**EXERCISE A**
From the summary of the paper on LLM judges and best-of-n selection, list each numeric figure reported in its final paragraph and what it measures.
**EXERCISE B**
Write the next paragraph of the summary of the paper on LLM judges and best-of-n selection, picking up after its last sentence.

**EXTRACT PROVIDED**
[Start of Attachment]
LGAICLMar 12

When LLM Judge Scores Look Good but Best-of-N Decisions Fail

arXiv:2603.1252057.21 citations
AI Analysis

This addresses a critical issue for practitioners deploying LLMs in selection tasks, revealing that standard validation metrics are insufficient and offering an incremental improvement through better auditing methods.

The paper tackles the problem that using LLMs as judges with global correlation metrics can be misleading for best-of-n selection tasks, showing that a judge with moderate global correlation (r=0.47) captures only 21.0% of potential improvement over random choice in a benchmark, while explicit pairwise judging recovers much of this lost signal, raising recovery to 61.2%.
[End of Attachment]
**PROVIDED INFORMATION**
[Start of Attachment]
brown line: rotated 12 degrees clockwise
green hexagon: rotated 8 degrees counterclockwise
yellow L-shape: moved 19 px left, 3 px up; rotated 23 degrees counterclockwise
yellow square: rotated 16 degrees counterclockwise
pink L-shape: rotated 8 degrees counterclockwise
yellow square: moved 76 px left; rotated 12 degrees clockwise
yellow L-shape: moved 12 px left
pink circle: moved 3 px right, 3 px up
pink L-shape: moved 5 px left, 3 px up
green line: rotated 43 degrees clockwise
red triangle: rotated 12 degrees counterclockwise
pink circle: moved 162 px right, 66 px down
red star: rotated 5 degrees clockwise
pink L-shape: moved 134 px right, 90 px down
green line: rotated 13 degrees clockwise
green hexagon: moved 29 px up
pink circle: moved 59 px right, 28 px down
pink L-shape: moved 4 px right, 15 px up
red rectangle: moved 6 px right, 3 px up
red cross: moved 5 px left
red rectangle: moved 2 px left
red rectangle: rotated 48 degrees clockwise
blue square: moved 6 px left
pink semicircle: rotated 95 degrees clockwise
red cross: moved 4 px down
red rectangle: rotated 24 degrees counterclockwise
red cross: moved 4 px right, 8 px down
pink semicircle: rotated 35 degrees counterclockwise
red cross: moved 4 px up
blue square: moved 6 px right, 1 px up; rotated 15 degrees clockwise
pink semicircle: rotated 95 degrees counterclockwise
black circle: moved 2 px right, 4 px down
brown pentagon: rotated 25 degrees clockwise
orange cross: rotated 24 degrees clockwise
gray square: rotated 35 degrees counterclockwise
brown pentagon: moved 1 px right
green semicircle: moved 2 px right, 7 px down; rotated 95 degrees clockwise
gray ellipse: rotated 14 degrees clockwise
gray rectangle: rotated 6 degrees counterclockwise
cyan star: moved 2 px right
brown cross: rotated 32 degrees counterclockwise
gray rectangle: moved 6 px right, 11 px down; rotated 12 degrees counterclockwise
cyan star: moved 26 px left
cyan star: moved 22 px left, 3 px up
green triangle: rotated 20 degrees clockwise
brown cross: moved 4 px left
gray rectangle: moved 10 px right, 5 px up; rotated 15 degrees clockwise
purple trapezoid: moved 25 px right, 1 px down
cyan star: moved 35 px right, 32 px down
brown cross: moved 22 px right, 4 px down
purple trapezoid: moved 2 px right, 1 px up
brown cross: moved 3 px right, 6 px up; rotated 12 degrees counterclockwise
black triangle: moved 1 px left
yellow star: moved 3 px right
[End of Attachment]
**EXERCISE OUTPUT A**
- r=0.47: the judge's moderate global correlation
- 21.0%: the share of potential improvement over random choice that this judge captures in a benchmark
- 61.2%: the recovery reached with explicit pairwise judging

**EXERCISE OUTPUT B**
Large language models are often used as judges to score candidate responses, then validated with a single global metric such as correlation with reference labels. This can be misleading when the real deployment task is best-of-n selection within a prompt. In a 5,000-prompt best-of-4 benchmark from Chatbot Arena, a judge with moderate global correlation (r = 0.47) captures only 21.0% of the improvement that perfect selection would achieve over random choice. The gap arises because global agreement is driven largely by prompt-level baseline effects, while selection depends on within-prompt ranking: within-prompt correlation is only r_within = 0.27, and coarse pointwise scoring creates ties in 67% of pairwise comparisons. In a matched-pair best-of-2 audit, explicit pairwise judging recovers much of this lost signal, raising recovery from 21.1% to 61.2%. For judge-based selection, the relevant audit should report within-prompt signal, tie rates, and recovery/top-1 accuracy, not global agreement alone.